La presencia en las redes sociales, independientemente de por qué las usamos, es moneda corriente en nuestra cotidianeidad. Ya sea por entretenimiento, curiosidad, difusión de servicios, compras, búsqueda de información o para compartir aspectos de nuestra vida, el tiempo que invertimos en este entorno digital ha aumentado exponencialmente en los últimos años. Las empresas buscan aumentar el tiempo de permanencia en sus respectivas plataformas por lo que ofrecen, y seguirán ofreciendo, diversas alterativas de uso en un mismo espacio digital.
Cada comportamiento que tenemos, desde seguir perfiles, mirar un reel, likear una publicación, detenernos en un contenido hasta reaccionar a anuncios, videos o productos, comparte un elemento común: nuestra subjetividad. Definitivamente, volcamos nuestros sentimientos y emociones en estas plataformas.
Detrás de bambalinas, los algoritmos se alimentan de la información que brindamos y nos van ofreciendo determinado contenido, sin que seamos conscientes de cuán permeables somos a lo que capta nuestra atención. Los algoritmos poseen nuestros datos emocionales y dominan la escena digital.
Los procesos de identificación que se viralizan como tendencias son cuantificados, y no sólo definen el mercado sino también marcan el ritmo de las estrategias de marketing.
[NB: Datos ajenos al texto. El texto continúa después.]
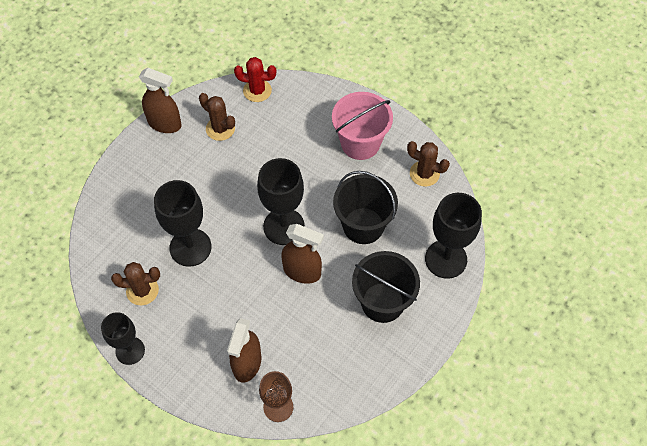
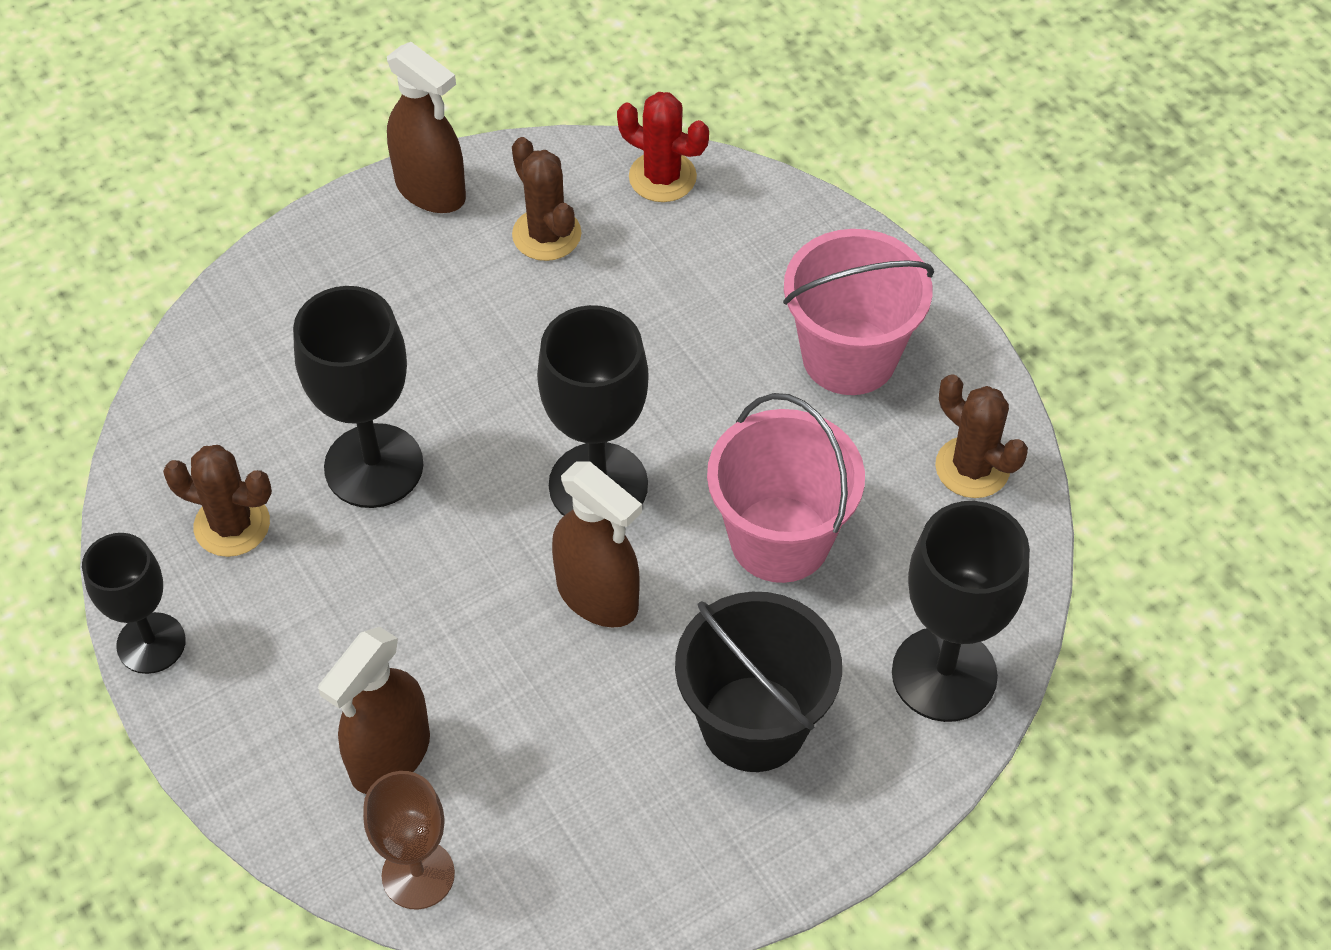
camera: 20 degrees right, 5 degrees down
black bucket [333,171,398,244] -> pink bucket [707,393,865,583]

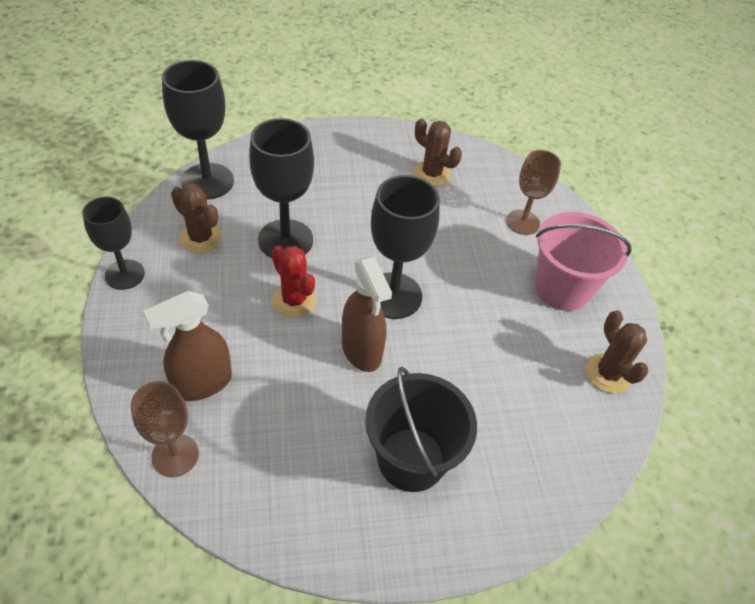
camera: 20 degrees right, 5 degrees down
brown spray bottle [387,42,466,213] -> none
brown cactus [512,137,582,261] -> brown cactus turned 45 degrees counterclockwise [414,118,462,186]
red cactus [617,92,709,202] -> red cactus moved to [272,246,317,318]
pink bucket [707,393,865,583] -> none
black goblet [892,501,1030,722] -> black goblet moved to [162,60,234,200]
none -> brown goblet [506,150,561,235]

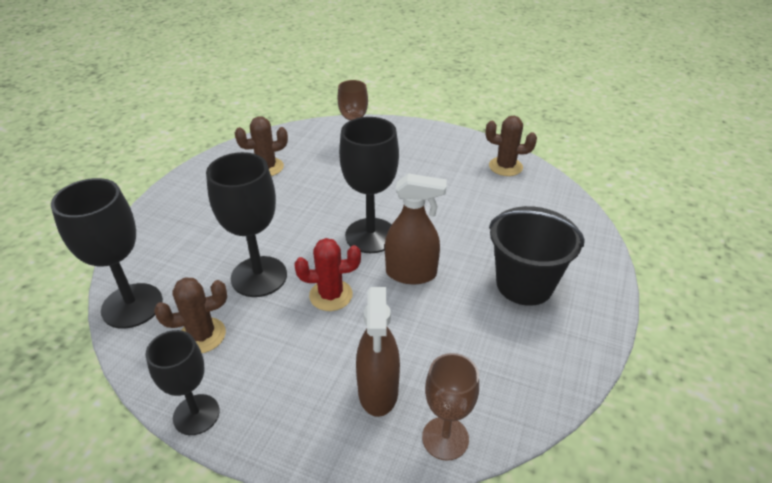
camera: 55 degrees left, 10 degrees down
pink bucket [535,212,631,311] -> none

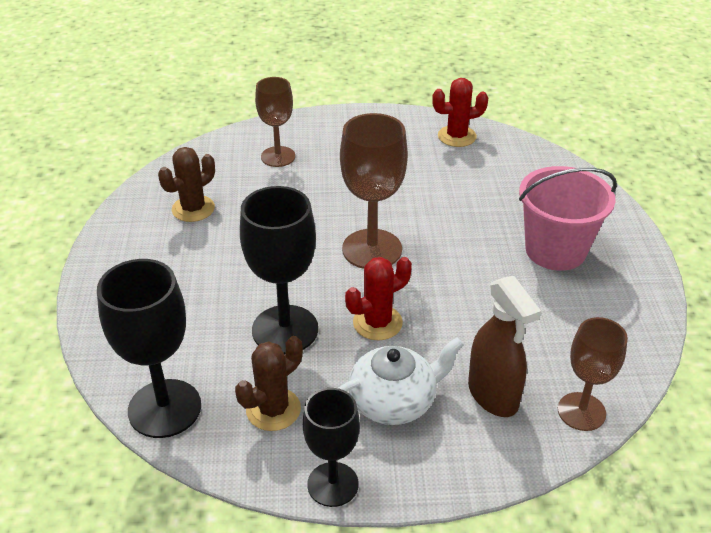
camera: 25 degrees left, 0 degrees up
black goblet [339,117,399,253] -> brown goblet [340,113,408,269]
brown spray bottle [385,174,447,284] -> none
brown cactus [486,116,537,176] -> red cactus [432,78,488,147]
black bucket [489,206,585,306] -> pink bucket [519,166,617,271]
none -> white teapot [338,337,464,425]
Las plataformas están diseñadas para mantenernos atrapados en una lógica perpetua, en la que cada interacción, cada like, cada vistazo a un contenido, refuerza la dependencia a un sistema que nunca nos satisface por completo, pero que continuamente nos ofrece nuevas formas de consumo.
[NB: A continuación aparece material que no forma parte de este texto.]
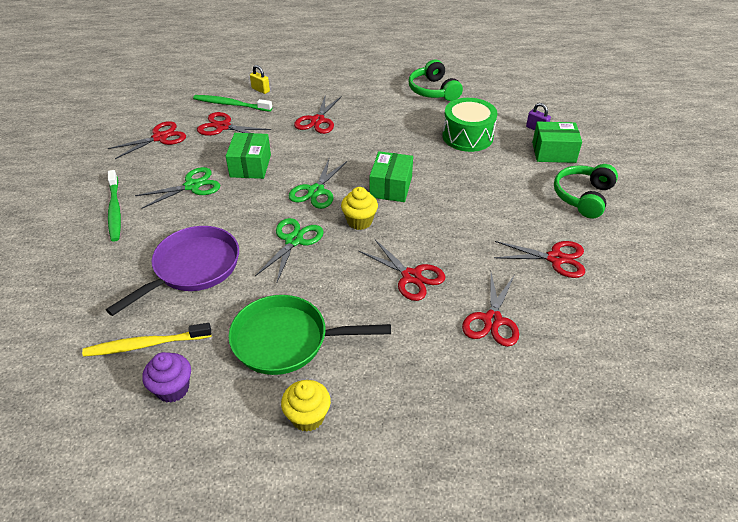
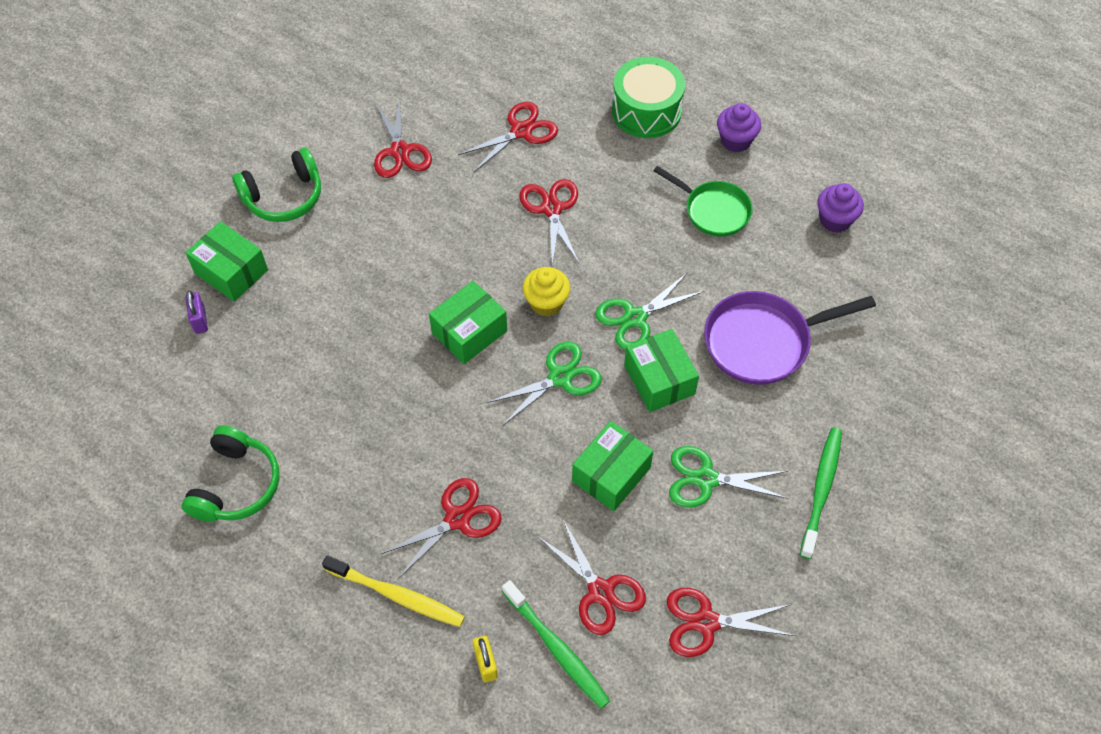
camera: 145 degrees left, 15 degrees up
yellow toothbrush [82,323,211,357] -> yellow toothbrush moved to [322,555,465,627]
green pan [228,295,391,375] -> green pan [654,166,753,237], size x0.66
yellow cupcake [281,380,331,432] -> purple cupcake [717,103,761,152]
green drum [442,98,497,152] -> green drum moved to [612,57,685,138]
red scissors [494,241,585,278] -> red scissors turned 150 degrees counterclockwise [374,96,432,178]
none -> green box [624,329,699,412]

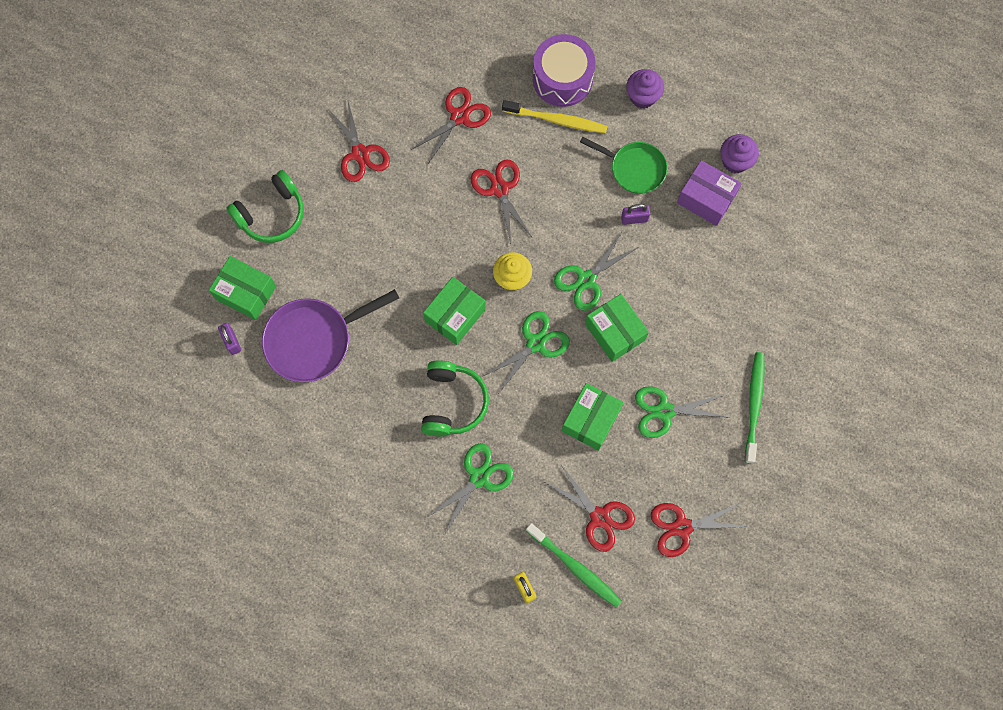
camera: 10 degrees left, 15 degrees up
green headphones [182,425,279,522] -> green headphones moved to [421,360,489,436]
yellow toothbrush [322,555,465,627] -> yellow toothbrush moved to [502,100,608,133]
red scissors [380,478,502,579] -> green scissors [426,443,514,533]
green drum [612,57,685,138] -> purple drum [533,34,596,107]
purple pan [704,291,876,385] -> purple pan moved to [262,289,399,382]
none -> purple padlock [621,204,650,225]
none -> purple box [677,160,742,226]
En los últimos años, la salud mental ha experimentado un crecimiento significativo en términos de visibilidad y conciencia social, y ha generado cambios en la agenda pública en distintas regiones. El impacto de la pandemia de COVID-19 ha puesto en evidencia la vulnerabilidad de la salud mental a nivel global y ha generado un aumento considerable en las demandas de atención psicológica.
En este sentido, las plataformas digitales tienen un papel ambivalente. Por un lado, se han convertido en un espacio de difusión de servicios de atención psicológica y de contenidos de sensibilización sobre la salud mental donde las personas pueden buscar un acompañamiento profesional que, de otra forma, no encontrarían. Por otro lado, han generado preocupación por la difusión irresponsable de contenidos que no siempre son precisos, ni proporcionados por profesionales capacitados. La lógica de la recomendación algorítmica apunta a captar la atención del usuario y carece de regulación de contenidos en lo que refiere a salud mental.
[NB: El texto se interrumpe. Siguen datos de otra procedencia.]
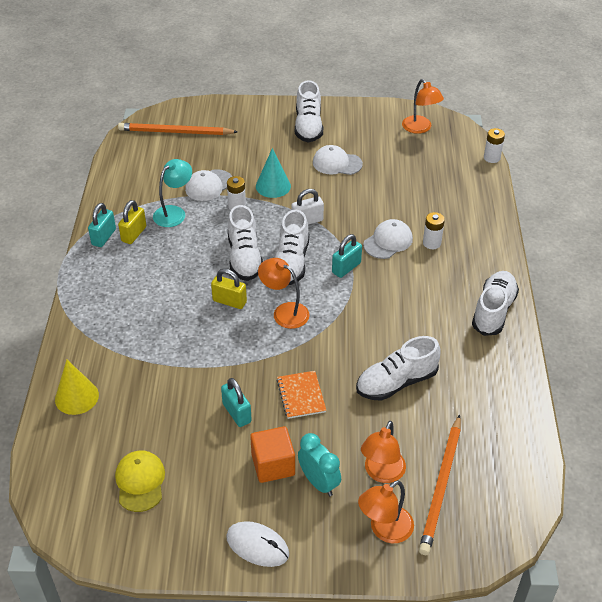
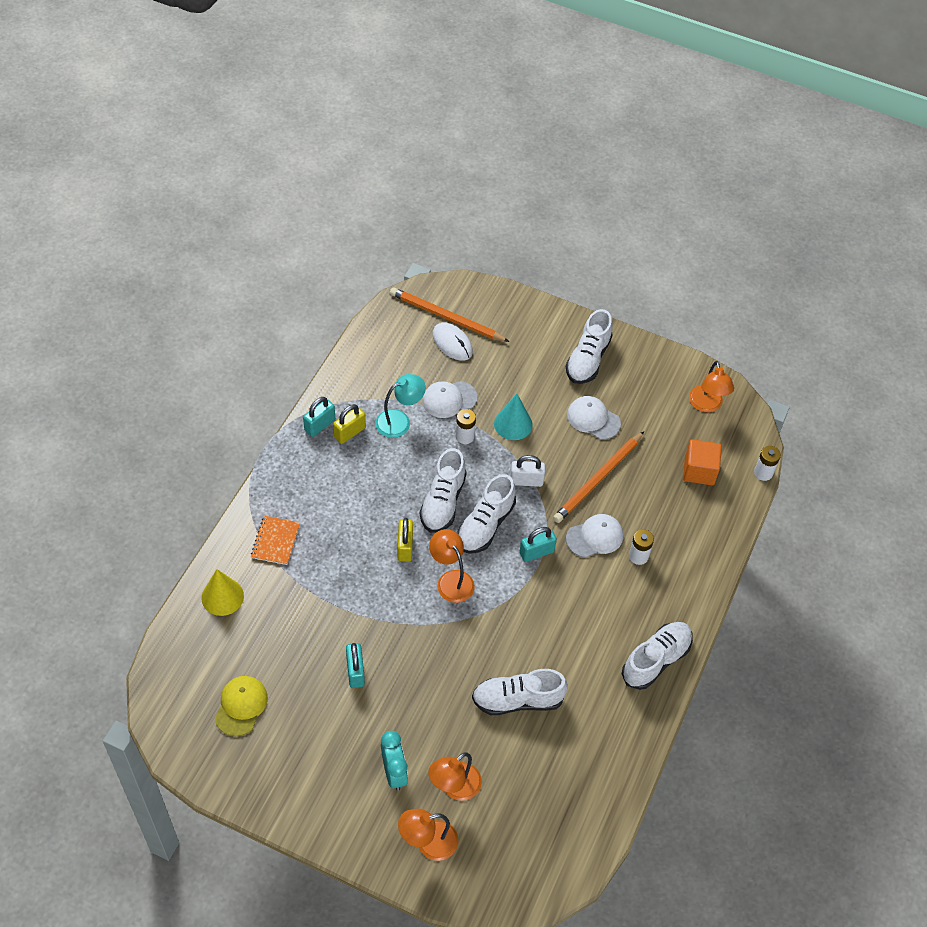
camera: 20 degrees right, 10 degrees up
yellow padlock [211,269,247,309] -> yellow padlock turned 45 degrees clockwise [398,518,413,562]
white mouse [226,521,289,567] -> white mouse moved to [433,322,473,361]
orange cube [250,426,295,483] -> orange cube moved to [683,439,722,485]
orange notebook [277,371,327,419] -> orange notebook moved to [251,516,300,565]
orange pencil [419,415,461,555] -> orange pencil moved to [553,432,644,523]

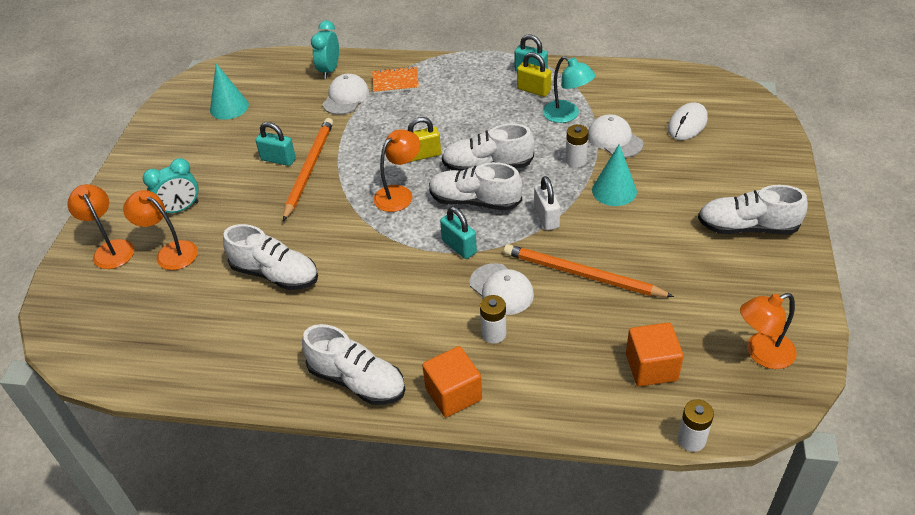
camera: 80 degrees right, 10 degrees down
yellow cone [201,569,244,616] -> turquoise clock [311,20,339,79]
yellow cap [215,676,268,736] -> turquoise cone [210,64,249,120]
turquoise padlock [346,643,365,688] -> turquoise padlock turned 45 degrees clockwise [255,122,296,166]
orange pencil [390,287,509,342] -> orange pencil moved to [283,118,333,221]
white shoe [472,669,568,715] -> white shoe turned 135 degrees clockwise [223,224,318,290]
white cap [567,396,621,440] -> white cap moved to [322,74,369,115]
none -> orange cube [422,346,482,417]

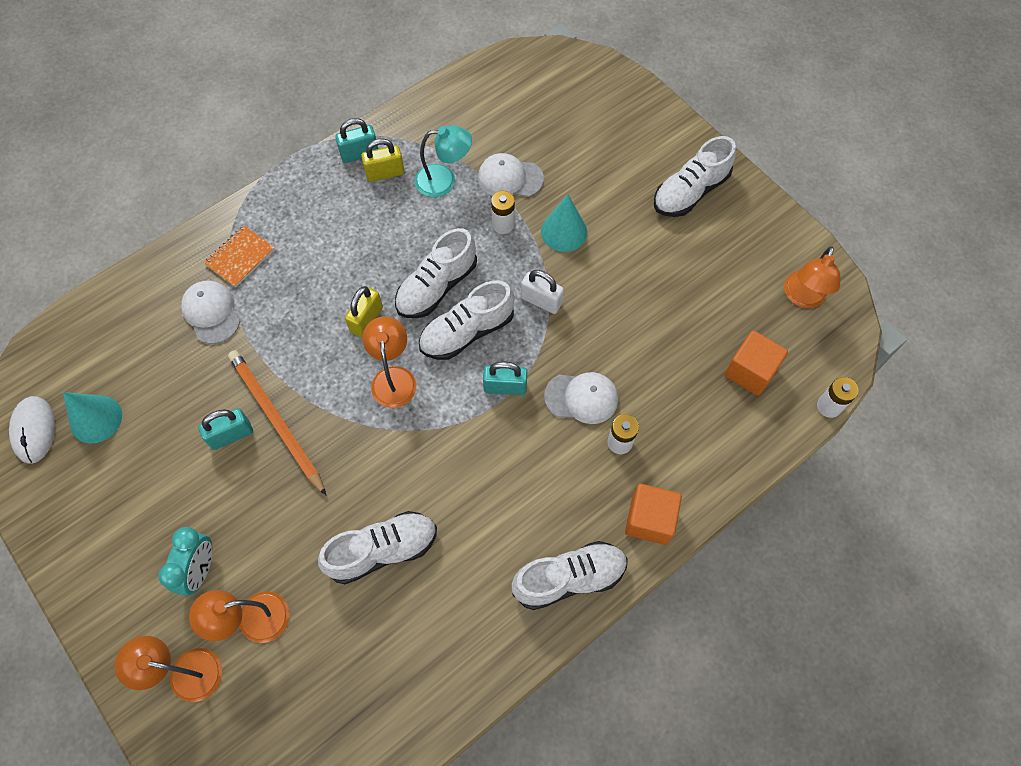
camera: 50 degrees left, 20 degrees up
turquoise clock [311,20,339,79] -> none
orange pencil [504,244,674,297] -> none
white mouse [668,102,708,140] -> white mouse moved to [9,396,55,464]

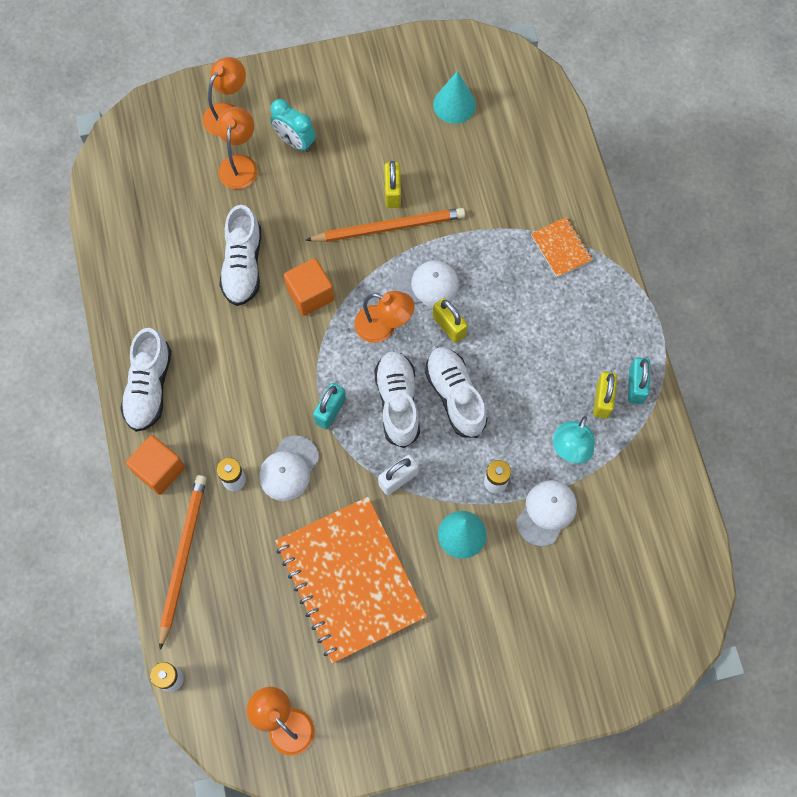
camera: 115 degrees right, 5 degrees up
white mouse [9,396,55,464] -> none
white cap [181,280,240,344] -> white cap moved to [393,260,459,306]
turquoise padlock [198,408,253,450] -> yellow padlock [385,161,401,208]
white shoe [654,136,736,217] -> none
orange cube [725,330,788,396] -> orange cube moved to [284,258,334,316]
none -> orange pencil [159,475,206,650]
none -> orange notebook [275,497,427,664]

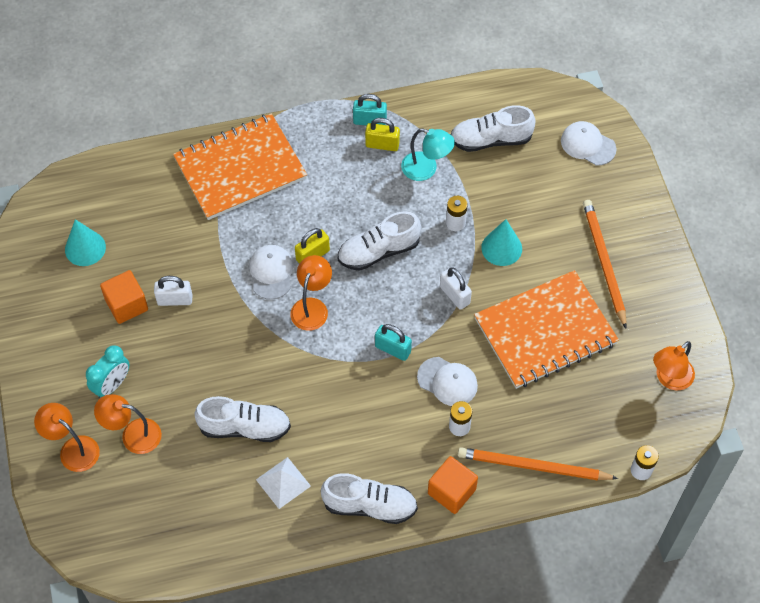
camera: 90 degrees left, 10 degrees down
orange cube [284,258,334,316] -> orange cube moved to [100,270,148,324]
orange pencil [306,208,465,242] -> orange pencil moved to [583,200,627,329]
white shoe [374,351,420,448] -> white shoe moved to [450,105,535,152]
yellow padlock [385,161,401,208] -> white padlock [154,276,192,306]
white cap [516,480,577,546] -> white cap moved to [561,121,617,166]
orange notebook [531,217,593,277] -> orange notebook [173,113,307,220], size x2.31
none -> white pyramid [256,457,311,509]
En muchos casos, las publicaciones promueven el autodiagnóstico y sugieren soluciones rápidas con estrategias de autoayuda superficiales para atravesar diversas situaciones, en lugar de invitar a las personas a buscar un espacio de terapia con profesionales de la salud mental. Otras cuentas ofrecen una diversidad de recursos genéricos para mejorar el bienestar emocional que puede resultar abrumadora. Las personas pueden sentirse que están saturadas de información, sin saber cuál es el dispositivo adecuado para ellas, con la frustración que esto trae.

En otros casos, se observa una tendencia a que ciertas figuras compartan sus emociones, como una forma de generar cercanía y ser «marca personal», es decir, se ofrecen a sí mismos como modelos identificatorios de superación. Cabe aclarar que muchas de ellas lo hacen sin la debida recomendación de buscar profesionales capacitados y habilitados para trabajar problemas de salud mental.
La vulnerabilidad genera una entrañable conexión emocional con la audiencia, constituyéndose hoy como una de las estrategias de marketing más imbatible.
La viralización de este tipo de contenidos irresponsables sobre salud mental es preocupante.
Vivimos una revolución tecnológica y la vida digital tiene cada vez más importancia en nuestra existencia. El funcionamiento de los algoritmos busca que el tiempo de permanencia y la conexión en estas plataformas sea cada vez mayor. Así, promueven productos o servicios en función de la recolección de datos emocionales utilizando nuestros sentimientos y estados de ánimo como herramienta en sus estrategias publicitarias. La mercantilización de las emociones y su monetización en la economía digital es un hecho.
En este contexto, es crucial que comencemos a reflexionar sobre cómo abordar este fenómeno que atraviesa varias generaciones ya que plantea un desafío ético, político y social. Sería importante promover la concientización sobre el funcionamiento de las redes sociales, trabajar para implementar marcos regulatorios que protejan la privacidad emocional, desarrollar estrategias de educación digital e impulsar una posición activa y crítica frente a ellas.
La interacción entre la tecnología, las redes sociales y los nuevos modelos económicos está configurando una nueva realidad sin que todavía podamos vislumbrar cómo será el escenario y el impacto para la salud mental.